Work to complete —
Please copy out all the data. Every detail stays the same.

Source information —
****************
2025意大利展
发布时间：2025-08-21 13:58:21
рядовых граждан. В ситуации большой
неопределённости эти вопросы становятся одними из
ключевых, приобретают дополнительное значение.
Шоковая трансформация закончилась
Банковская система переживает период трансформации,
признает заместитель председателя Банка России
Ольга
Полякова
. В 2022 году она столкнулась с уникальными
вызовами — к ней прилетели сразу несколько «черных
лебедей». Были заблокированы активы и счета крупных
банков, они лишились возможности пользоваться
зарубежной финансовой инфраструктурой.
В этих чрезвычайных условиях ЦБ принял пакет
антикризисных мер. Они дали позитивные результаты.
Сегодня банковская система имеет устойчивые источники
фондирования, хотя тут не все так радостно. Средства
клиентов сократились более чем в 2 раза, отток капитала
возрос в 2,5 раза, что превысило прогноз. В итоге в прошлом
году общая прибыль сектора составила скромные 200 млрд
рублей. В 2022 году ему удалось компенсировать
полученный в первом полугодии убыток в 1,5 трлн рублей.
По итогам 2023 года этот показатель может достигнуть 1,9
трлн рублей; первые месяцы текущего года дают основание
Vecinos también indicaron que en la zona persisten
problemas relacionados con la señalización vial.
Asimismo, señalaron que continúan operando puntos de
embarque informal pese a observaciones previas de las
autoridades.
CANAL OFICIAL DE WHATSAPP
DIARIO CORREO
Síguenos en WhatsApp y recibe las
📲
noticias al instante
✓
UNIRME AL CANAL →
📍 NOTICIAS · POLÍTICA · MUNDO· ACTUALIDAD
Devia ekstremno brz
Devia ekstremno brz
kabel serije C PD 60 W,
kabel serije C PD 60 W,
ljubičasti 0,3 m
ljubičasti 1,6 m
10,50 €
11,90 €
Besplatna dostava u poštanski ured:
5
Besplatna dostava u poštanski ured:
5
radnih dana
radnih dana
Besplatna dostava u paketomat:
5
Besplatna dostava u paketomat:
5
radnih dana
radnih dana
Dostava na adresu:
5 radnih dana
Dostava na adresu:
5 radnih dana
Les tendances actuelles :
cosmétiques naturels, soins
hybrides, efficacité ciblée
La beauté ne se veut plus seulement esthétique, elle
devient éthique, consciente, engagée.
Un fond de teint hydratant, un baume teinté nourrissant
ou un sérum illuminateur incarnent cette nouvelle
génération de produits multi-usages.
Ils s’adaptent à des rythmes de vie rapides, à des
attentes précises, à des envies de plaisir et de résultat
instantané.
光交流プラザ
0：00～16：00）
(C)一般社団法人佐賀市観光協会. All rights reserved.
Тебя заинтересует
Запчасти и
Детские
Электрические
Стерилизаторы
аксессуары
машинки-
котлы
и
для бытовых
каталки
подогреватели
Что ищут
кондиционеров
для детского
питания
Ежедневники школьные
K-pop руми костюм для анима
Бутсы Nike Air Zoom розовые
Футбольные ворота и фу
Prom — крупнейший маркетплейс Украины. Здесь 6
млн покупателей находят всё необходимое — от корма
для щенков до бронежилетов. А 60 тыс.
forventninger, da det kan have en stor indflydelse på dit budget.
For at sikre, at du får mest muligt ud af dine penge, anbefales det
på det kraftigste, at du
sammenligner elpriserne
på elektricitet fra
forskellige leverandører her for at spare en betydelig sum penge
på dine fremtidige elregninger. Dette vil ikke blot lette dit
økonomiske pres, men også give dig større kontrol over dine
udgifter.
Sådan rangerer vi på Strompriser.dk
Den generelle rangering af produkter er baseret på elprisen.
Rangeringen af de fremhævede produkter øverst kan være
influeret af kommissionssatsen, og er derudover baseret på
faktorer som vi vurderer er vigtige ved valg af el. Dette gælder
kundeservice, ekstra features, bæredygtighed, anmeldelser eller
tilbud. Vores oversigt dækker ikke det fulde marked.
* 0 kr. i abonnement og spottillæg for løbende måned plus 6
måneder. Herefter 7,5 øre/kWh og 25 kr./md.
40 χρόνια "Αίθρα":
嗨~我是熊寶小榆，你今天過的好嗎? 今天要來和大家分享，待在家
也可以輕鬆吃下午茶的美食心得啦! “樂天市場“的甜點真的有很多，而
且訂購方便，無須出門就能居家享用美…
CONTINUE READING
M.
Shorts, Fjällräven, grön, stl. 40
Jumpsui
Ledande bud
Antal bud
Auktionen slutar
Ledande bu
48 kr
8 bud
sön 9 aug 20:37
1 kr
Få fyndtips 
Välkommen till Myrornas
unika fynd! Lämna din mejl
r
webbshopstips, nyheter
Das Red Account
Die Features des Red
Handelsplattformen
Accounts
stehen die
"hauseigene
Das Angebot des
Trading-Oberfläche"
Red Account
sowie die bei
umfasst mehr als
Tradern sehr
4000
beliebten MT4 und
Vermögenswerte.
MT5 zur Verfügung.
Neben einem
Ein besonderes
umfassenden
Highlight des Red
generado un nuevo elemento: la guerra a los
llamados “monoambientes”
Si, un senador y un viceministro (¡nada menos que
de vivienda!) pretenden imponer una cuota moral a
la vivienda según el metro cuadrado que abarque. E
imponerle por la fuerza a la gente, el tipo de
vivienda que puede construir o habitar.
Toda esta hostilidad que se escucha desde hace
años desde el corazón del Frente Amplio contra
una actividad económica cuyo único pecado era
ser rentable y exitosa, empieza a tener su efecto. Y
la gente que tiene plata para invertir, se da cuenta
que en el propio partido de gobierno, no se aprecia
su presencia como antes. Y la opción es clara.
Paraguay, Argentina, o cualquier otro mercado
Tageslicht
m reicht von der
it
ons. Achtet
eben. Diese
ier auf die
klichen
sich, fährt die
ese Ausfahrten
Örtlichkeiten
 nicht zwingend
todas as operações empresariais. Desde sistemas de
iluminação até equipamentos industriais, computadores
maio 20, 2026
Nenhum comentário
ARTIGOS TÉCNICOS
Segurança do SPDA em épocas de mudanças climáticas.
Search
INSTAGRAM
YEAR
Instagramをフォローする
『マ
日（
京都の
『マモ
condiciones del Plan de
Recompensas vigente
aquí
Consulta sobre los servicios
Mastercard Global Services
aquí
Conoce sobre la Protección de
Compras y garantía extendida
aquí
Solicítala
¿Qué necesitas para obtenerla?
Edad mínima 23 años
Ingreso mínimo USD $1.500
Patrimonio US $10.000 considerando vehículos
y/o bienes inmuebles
****************
Final answer —
2025意大利展
发布时间：2025-08-21 13:58:21
рядовых граждан. В ситуации большой
неопределённости эти вопросы становятся одними из
ключевых, приобретают дополнительное значение.
Шоковая трансформация закончилась
Банковская система переживает период трансформации,
признает заместитель председателя Банка России
Ольга
Полякова
. В 2022 году она столкнулась с уникальными
вызовами — к ней прилетели сразу несколько «черных
лебедей». Были заблокированы активы и счета крупных
банков, они лишились возможности пользоваться
зарубежной финансовой инфраструктурой.
В этих чрезвычайных условиях ЦБ принял пакет
антикризисных мер. Они дали позитивные результаты.
Сегодня банковская система имеет устойчивые источники
фондирования, хотя тут не все так радостно. Средства
клиентов сократились более чем в 2 раза, отток капитала
возрос в 2,5 раза, что превысило прогноз. В итоге в прошлом
году общая прибыль сектора составила скромные 200 млрд
рублей. В 2022 году ему удалось компенсировать
полученный в первом полугодии убыток в 1,5 трлн рублей.
По итогам 2023 года этот показатель может достигнуть 1,9
трлн рублей; первые месяцы текущего года дают основание
Vecinos también indicaron que en la zona persisten
problemas relacionados con la señalización vial.
Asimismo, señalaron que continúan operando puntos de
embarque informal pese a observaciones previas de las
autoridades.
CANAL OFICIAL DE WHATSAPP
DIARIO CORREO
Síguenos en WhatsApp y recibe las
📲
noticias al instante
✓
UNIRME AL CANAL →
📍 NOTICIAS · POLÍTICA · MUNDO· ACTUALIDAD
Devia ekstremno brz
Devia ekstremno brz
kabel serije C PD 60 W,
kabel serije C PD 60 W,
ljubičasti 0,3 m
ljubičasti 1,6 m
10,50 €
11,90 €
Besplatna dostava u poštanski ured:
5
Besplatna dostava u poštanski ured:
5
radnih dana
radnih dana
Besplatna dostava u paketomat:
5
Besplatna dostava u paketomat:
5
radnih dana
radnih dana
Dostava na adresu:
5 radnih dana
Dostava na adresu:
5 radnih dana
Les tendances actuelles :
cosmétiques naturels, soins
hybrides, efficacité ciblée
La beauté ne se veut plus seulement esthétique, elle
devient éthique, consciente, engagée.
Un fond de teint hydratant, un baume teinté nourrissant
ou un sérum illuminateur incarnent cette nouvelle
génération de produits multi-usages.
Ils s’adaptent à des rythmes de vie rapides, à des
attentes précises, à des envies de plaisir et de résultat
instantané.
光交流プラザ
0：00～16：00）
(C)一般社団法人佐賀市観光協会. All rights reserved.
Тебя заинтересует
Запчасти и
Детские
Электрические
Стерилизаторы
аксессуары
машинки-
котлы
и
для бытовых
каталки
подогреватели
Что ищут
кондиционеров
для детского
питания
Ежедневники школьные
K-pop руми костюм для анима
Бутсы Nike Air Zoom розовые
Футбольные ворота и фу
Prom — крупнейший маркетплейс Украины. Здесь 6
млн покупателей находят всё необходимое — от корма
для щенков до бронежилетов. А 60 тыс.
forventninger, da det kan have en stor indflydelse på dit budget.
For at sikre, at du får mest muligt ud af dine penge, anbefales det
på det kraftigste, at du
sammenligner elpriserne
på elektricitet fra
forskellige leverandører her for at spare en betydelig sum penge
på dine fremtidige elregninger. Dette vil ikke blot lette dit
økonomiske pres, men også give dig større kontrol over dine
udgifter.
Sådan rangerer vi på Strompriser.dk
Den generelle rangering af produkter er baseret på elprisen.
Rangeringen af de fremhævede produkter øverst kan være
influeret af kommissionssatsen, og er derudover baseret på
faktorer som vi vurderer er vigtige ved valg af el. Dette gælder
kundeservice, ekstra features, bæredygtighed, anmeldelser eller
tilbud. Vores oversigt dækker ikke det fulde marked.
* 0 kr. i abonnement og spottillæg for løbende måned plus 6
måneder. Herefter 7,5 øre/kWh og 25 kr./md.
40 χρόνια "Αίθρα":
嗨~我是熊寶小榆，你今天過的好嗎? 今天要來和大家分享，待在家
也可以輕鬆吃下午茶的美食心得啦! “樂天市場“的甜點真的有很多，而
且訂購方便，無須出門就能居家享用美…
CONTINUE READING
M.
Shorts, Fjällräven, grön, stl. 40
Jumpsui
Ledande bud
Antal bud
Auktionen slutar
Ledande bu
48 kr
8 bud
sön 9 aug 20:37
1 kr
Få fyndtips 
Välkommen till Myrornas
unika fynd! Lämna din mejl
r
webbshopstips, nyheter
Das Red Account
Die Features des Red
Handelsplattformen
Accounts
stehen die
"hauseigene
Das Angebot des
Trading-Oberfläche"
Red Account
sowie die bei
umfasst mehr als
Tradern sehr
4000
beliebten MT4 und
Vermögenswerte.
MT5 zur Verfügung.
Neben einem
Ein besonderes
umfassenden
Highlight des Red
generado un nuevo elemento: la guerra a los
llamados “monoambientes”
Si, un senador y un viceministro (¡nada menos que
de vivienda!) pretenden imponer una cuota moral a
la vivienda según el metro cuadrado que abarque. E
imponerle por la fuerza a la gente, el tipo de
vivienda que puede construir o habitar.
Toda esta hostilidad que se escucha desde hace
años desde el corazón del Frente Amplio contra
una actividad económica cuyo único pecado era
ser rentable y exitosa, empieza a tener su efecto. Y
la gente que tiene plata para invertir, se da cuenta
que en el propio partido de gobierno, no se aprecia
su presencia como antes. Y la opción es clara.
Paraguay, Argentina, o cualquier otro mercado
Tageslicht
m reicht von der
it
ons. Achtet
eben. Diese
ier auf die
klichen
sich, fährt die
ese Ausfahrten
Örtlichkeiten
 nicht zwingend
todas as operações empresariais. Desde sistemas de
iluminação até equipamentos industriais, computadores
maio 20, 2026
Nenhum comentário
ARTIGOS TÉCNICOS
Segurança do SPDA em épocas de mudanças climáticas.
Search
INSTAGRAM
YEAR
Instagramをフォローする
『マ
日（
京都の
『マモ
condiciones del Plan de
Recompensas vigente
aquí
Consulta sobre los servicios
Mastercard Global Services
aquí
Conoce sobre la Protección de
Compras y garantía extendida
aquí
Solicítala
¿Qué necesitas para obtenerla?
Edad mínima 23 años
Ingreso mínimo USD $1.500
Patrimonio US $10.000 considerando vehículos
y/o bienes inmuebles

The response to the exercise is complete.